Placebo treatments are harmless, inactive substances administered to some of the patients in a clinical trial to provide a baseline comparison for measuring the effects of active treatment given to other patients in the trial. The placebo effect -- in which patients who receive an inert substance nonetheless experience some or all benefits of active treatment -- is a topic of growing interest to Parkinson's researchers. The placebo effect has increasingly complicated the interpretation of outcomes from PD clinical trials, creating a significant hurdle to the development of new treatments. And it may have a greater impact in clinical trials for Parkinson's than other diseases, because it involves the dopamine system, which degenerates in PD.

As part of a clinical trial in dyskinesia announced by the Foundation earlier this month, a pilot study will seek to initially validate surveys that can predict how placebo response is impacted from person to person by disease- and treatment-related variables, as well as by individual personality characteristics of patients and investigators involved in clinical research. The pilot will assess the potential validity of the placebo surveys for other future clinical trials, as well as provide ancillary information on various dyskinesia rating scales' susceptibility to placebo effects. Researchers Mark Stacy, MD, of Duke University and Glenn T. Stebbins, PhD, of Rush University Medical Center will compile and develop surveys to be administered to patients and investigators at the outset of the study. These surveys will gather data on personal traits including optimism, social conformity and expectations of outcome. At the close of the trial, the survey results will be tracked with study outcomes to determine the impact of optimism and expectation of positive outcome on the effectiveness of different dyskinesia rating scales.

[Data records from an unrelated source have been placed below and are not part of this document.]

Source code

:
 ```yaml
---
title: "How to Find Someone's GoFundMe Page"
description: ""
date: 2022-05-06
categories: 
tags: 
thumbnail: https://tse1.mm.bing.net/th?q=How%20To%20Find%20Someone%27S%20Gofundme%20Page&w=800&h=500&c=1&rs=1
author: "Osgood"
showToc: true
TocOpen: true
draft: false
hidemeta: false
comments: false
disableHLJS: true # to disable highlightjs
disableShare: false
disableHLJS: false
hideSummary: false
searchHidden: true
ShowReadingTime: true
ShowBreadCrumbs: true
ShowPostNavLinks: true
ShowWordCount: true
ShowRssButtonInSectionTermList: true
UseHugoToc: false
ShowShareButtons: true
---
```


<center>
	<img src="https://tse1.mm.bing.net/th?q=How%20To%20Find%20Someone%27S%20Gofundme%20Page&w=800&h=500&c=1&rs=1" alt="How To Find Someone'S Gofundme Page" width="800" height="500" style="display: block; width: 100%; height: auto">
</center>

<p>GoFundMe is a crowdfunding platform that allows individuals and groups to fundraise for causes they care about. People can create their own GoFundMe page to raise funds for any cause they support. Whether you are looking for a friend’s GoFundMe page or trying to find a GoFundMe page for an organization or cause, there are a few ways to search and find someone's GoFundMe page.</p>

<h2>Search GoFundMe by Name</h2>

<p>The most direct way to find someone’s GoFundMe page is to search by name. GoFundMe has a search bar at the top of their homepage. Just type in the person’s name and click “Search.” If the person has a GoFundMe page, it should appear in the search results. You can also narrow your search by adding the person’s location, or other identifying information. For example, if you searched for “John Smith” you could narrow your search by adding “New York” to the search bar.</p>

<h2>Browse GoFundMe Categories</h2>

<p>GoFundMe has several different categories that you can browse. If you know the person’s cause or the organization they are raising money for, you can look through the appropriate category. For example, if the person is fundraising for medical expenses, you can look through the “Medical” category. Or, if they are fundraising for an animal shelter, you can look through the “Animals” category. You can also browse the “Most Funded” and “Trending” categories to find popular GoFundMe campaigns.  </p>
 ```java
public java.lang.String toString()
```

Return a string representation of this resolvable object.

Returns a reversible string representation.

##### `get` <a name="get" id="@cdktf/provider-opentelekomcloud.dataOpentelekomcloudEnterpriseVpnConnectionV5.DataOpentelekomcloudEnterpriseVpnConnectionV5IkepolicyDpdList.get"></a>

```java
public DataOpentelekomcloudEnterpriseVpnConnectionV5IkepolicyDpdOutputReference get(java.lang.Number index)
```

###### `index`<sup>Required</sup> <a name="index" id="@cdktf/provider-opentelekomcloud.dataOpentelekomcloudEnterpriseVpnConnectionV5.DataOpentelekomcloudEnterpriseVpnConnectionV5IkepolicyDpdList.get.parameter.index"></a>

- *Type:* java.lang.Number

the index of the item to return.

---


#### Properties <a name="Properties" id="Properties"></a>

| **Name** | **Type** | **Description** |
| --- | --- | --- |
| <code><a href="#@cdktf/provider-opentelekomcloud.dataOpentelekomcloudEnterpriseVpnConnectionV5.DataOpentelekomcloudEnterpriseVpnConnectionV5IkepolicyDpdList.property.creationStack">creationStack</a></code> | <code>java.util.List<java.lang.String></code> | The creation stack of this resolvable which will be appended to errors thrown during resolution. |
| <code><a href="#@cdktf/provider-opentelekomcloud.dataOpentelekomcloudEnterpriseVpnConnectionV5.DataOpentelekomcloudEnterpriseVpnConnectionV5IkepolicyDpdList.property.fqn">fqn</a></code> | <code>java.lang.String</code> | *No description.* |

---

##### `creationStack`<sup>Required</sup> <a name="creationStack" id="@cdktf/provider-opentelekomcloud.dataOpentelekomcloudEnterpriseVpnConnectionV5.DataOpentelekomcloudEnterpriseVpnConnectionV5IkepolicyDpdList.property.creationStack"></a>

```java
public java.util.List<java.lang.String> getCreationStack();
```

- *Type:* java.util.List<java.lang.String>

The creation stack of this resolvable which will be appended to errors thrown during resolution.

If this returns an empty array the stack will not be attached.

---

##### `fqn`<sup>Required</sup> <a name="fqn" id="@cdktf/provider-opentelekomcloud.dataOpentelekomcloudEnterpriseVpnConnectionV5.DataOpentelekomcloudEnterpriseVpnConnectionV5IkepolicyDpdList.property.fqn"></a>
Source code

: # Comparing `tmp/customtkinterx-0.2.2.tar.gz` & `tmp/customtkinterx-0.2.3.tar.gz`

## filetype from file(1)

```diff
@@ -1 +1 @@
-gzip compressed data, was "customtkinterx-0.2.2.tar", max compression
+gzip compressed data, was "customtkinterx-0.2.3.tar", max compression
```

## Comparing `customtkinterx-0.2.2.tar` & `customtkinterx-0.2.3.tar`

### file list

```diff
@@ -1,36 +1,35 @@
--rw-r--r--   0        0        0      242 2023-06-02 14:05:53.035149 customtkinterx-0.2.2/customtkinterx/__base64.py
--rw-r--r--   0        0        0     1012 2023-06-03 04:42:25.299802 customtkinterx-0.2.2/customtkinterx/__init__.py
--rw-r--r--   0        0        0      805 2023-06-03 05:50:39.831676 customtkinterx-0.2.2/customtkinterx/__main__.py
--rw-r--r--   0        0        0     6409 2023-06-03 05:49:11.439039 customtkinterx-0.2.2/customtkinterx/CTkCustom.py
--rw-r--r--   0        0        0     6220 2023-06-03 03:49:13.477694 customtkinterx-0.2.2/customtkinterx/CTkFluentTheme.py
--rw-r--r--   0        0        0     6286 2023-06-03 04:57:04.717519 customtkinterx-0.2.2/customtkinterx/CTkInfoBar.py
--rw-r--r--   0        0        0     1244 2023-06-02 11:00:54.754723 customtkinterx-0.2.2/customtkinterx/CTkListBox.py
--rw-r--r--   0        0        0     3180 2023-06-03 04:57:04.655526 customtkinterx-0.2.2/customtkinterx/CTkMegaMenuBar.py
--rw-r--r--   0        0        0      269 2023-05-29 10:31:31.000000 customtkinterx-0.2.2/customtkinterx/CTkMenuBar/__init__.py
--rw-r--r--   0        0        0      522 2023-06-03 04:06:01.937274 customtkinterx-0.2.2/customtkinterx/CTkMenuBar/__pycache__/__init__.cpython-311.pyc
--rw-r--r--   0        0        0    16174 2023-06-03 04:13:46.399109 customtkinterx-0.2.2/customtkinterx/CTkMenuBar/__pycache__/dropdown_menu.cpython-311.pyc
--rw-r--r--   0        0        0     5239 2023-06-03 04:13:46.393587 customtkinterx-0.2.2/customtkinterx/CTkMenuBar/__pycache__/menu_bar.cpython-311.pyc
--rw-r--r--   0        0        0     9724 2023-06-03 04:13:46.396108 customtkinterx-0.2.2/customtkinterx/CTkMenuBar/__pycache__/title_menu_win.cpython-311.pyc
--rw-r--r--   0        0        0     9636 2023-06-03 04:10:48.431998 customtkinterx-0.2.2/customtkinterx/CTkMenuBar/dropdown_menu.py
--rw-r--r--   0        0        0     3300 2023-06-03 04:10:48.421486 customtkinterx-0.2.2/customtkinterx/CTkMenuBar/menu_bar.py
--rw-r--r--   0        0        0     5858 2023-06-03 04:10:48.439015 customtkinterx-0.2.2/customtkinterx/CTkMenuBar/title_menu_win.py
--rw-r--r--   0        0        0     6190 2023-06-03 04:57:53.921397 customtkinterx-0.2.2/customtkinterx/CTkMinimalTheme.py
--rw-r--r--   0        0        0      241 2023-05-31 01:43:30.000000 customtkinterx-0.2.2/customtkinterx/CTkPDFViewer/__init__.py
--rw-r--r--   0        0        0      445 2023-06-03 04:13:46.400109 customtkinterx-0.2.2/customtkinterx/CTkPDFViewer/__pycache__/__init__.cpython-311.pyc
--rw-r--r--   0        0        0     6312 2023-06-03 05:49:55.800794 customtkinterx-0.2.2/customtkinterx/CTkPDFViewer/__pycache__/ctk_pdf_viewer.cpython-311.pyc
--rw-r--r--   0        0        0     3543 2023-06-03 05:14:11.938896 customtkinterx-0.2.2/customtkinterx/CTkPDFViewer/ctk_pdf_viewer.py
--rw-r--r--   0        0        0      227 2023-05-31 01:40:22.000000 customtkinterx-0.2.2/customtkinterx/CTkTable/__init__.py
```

A Columbia University team led by Tor Wager, PhD, and Daphna Shohamy, PhD, will use functional magnetic resonance imaging (fMRI) to look at brain activity in Parkinson's patients as they execute specific motor and learning tasks, comparing how brain activity changes when the patients are given levodopa (the gold-standard treatment for Parkinson's disease) versus placebo. While previous imaging studies have demonstrated that placebo treatments can increase dopamine levels in patients' brains, there is little experimental evidence that these increased dopamine levels are tied to functional improvement on the Unified Parkinson's Disease Rating Scale (UPDRS), the tool used by clinicians to measure effects of experimental treatments. Drs. Wager and Sohamy will evaluate the potential of fMRI to provide such evidence. The goal is to more fully establish biological markers of placebo effects in PD and determine whether placebo effects lead to measurable functional improvement for patients.